Prévia: Fenaj e Abraji expressam preocupação com a identificação da fonte do jornalista Luís Pablo, em meio a uma investigação da Polícia Federal sobre suposto monitoramento ilegal. As entidades defendem a proteção do sigilo da fonte como essencial para a liberdade de imprensa.
A Federação Nacional dos Jornalistas (Fenaj) e a Associação Brasileira de Jornalismo Investigativo (Abraji) emitiram uma nota conjunta condenando as ações que levaram à identificação da fonte do jornalista Luís Pablo, do Maranhão. O caso está vinculado a uma investigação da Polícia Federal sobre um suposto monitoramento ilegal do ministro do Supremo Tribunal Federal (STF), Flávio Dino, e de seus familiares.

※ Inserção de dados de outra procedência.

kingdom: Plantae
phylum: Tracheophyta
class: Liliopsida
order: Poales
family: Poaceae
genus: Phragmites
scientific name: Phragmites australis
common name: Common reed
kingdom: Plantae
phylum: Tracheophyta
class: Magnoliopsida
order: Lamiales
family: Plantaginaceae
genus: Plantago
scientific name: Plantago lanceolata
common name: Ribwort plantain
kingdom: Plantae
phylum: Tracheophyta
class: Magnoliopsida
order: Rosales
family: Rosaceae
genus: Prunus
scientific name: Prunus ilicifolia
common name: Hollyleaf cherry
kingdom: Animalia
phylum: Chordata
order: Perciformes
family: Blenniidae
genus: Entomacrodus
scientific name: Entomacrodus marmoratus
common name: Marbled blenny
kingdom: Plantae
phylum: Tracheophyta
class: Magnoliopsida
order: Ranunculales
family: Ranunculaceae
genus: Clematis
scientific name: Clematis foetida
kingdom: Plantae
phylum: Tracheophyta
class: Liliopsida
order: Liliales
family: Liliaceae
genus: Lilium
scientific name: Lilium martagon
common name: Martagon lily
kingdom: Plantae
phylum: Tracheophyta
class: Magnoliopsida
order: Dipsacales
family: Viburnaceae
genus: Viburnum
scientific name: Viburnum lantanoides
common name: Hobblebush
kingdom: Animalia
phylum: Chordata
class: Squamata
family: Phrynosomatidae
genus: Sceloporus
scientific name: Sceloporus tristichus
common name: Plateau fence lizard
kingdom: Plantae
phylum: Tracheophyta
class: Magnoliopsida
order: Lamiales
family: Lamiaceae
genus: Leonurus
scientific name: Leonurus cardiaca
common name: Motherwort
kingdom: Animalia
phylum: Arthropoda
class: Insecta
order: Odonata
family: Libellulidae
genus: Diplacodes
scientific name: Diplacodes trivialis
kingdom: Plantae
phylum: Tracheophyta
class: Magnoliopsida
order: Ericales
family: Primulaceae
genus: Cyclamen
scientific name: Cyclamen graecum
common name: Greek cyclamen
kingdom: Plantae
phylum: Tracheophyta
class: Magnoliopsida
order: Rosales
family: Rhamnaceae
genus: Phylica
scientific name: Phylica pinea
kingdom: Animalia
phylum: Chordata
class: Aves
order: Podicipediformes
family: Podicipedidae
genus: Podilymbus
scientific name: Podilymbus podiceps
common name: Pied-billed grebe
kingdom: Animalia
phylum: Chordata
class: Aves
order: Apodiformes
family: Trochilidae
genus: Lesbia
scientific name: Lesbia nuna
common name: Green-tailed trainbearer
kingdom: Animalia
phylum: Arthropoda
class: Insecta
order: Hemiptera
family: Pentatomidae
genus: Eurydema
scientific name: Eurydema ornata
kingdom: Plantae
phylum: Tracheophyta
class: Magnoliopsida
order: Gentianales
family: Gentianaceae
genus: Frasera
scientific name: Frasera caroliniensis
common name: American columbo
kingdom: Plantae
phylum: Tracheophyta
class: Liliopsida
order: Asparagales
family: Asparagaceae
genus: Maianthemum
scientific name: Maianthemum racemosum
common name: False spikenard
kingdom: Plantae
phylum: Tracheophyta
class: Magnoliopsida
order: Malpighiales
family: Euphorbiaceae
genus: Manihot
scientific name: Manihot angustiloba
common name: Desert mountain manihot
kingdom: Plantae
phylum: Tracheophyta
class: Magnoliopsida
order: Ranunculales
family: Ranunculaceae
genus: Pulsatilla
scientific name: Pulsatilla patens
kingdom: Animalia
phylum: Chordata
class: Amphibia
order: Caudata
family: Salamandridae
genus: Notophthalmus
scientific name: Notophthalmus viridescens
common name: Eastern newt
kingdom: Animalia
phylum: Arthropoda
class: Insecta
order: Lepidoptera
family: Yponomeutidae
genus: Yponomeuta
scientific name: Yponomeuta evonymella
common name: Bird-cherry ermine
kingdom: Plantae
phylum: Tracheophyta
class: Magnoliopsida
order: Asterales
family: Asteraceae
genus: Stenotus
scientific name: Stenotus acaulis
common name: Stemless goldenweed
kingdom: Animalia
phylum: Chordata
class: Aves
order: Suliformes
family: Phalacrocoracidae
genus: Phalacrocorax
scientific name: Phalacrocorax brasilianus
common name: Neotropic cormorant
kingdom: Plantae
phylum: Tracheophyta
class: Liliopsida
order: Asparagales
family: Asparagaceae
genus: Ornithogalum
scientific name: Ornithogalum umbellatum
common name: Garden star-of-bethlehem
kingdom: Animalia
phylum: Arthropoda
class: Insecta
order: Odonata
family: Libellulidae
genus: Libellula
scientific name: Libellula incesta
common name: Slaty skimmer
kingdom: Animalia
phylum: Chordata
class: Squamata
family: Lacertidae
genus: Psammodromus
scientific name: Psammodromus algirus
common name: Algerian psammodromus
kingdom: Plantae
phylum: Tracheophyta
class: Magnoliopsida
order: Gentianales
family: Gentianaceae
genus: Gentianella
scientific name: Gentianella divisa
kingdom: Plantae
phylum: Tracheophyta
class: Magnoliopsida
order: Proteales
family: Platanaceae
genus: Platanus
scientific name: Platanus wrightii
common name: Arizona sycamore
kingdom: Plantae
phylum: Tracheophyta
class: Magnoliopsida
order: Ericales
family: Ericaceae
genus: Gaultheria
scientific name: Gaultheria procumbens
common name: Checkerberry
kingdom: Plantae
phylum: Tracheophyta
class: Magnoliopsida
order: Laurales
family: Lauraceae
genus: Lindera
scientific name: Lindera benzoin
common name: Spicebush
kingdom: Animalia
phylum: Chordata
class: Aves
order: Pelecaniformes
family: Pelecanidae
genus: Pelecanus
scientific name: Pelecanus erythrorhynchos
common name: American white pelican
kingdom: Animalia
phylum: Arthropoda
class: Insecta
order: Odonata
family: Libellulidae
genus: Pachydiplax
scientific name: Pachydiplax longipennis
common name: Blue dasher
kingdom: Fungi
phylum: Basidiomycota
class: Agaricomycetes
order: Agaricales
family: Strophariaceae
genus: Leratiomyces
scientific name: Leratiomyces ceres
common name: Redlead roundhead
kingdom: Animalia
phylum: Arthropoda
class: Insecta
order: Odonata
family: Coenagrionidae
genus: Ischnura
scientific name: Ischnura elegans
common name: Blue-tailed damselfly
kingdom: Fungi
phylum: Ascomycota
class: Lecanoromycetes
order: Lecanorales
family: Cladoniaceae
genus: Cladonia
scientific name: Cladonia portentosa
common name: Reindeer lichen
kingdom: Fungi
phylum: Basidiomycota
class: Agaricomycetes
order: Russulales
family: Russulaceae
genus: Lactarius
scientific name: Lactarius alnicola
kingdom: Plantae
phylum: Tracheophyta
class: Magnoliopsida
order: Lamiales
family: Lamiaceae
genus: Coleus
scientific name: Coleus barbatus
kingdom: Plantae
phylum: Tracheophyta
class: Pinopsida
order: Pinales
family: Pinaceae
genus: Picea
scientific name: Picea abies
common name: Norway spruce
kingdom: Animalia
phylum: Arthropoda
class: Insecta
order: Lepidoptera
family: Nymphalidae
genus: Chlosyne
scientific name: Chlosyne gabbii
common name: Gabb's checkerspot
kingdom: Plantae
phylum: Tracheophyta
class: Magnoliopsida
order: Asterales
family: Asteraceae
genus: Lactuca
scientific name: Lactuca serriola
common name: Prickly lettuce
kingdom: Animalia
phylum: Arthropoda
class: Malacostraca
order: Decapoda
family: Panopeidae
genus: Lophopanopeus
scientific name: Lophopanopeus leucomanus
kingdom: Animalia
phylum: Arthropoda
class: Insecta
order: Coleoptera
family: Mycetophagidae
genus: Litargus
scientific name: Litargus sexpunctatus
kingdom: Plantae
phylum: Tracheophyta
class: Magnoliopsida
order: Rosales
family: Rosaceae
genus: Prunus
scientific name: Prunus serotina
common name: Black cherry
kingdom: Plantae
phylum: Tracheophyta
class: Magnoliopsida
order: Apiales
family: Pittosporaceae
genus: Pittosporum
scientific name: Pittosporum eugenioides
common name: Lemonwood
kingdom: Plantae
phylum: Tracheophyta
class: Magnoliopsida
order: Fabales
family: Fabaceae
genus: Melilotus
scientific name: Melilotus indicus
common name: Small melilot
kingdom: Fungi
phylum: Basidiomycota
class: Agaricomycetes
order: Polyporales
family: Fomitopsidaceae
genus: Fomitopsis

De acordo com as informações disponíveis, a apuração envolve suspeitas de acesso indevido a dados sigilosos, que teriam sido repassados ao jornalista, que, por sua vez, publicou reportagens sobre o ministro. A operação da PF, autorizada pelo ministro Alexandre de Moraes, também teve como alvo o ex-secretário de Segurança Pública do Maranhão, Raimundo Cutrim, apontado como fonte de Luís Pablo.
A Abraji classificou a identificação da fonte como uma violação grave do sigilo, essencial para a prática do jornalismo. A entidade destacou que apreender equipamentos jornalísticos e quebrar a confidencialidade das fontes compromete a liberdade de imprensa e o exercício da profissão no Brasil.
“Se há necessidade de apurar algum crime, isso deve ser feito sem violar garantias constitucionais dos jornalistas, que são fundamentais para a democracia”, enfatizou a nota da Abraji. A associação ressaltou que, embora investigações sobre a origem das informações sejam válidas, elas não devem resultar na violação da proteção constitucional das fontes.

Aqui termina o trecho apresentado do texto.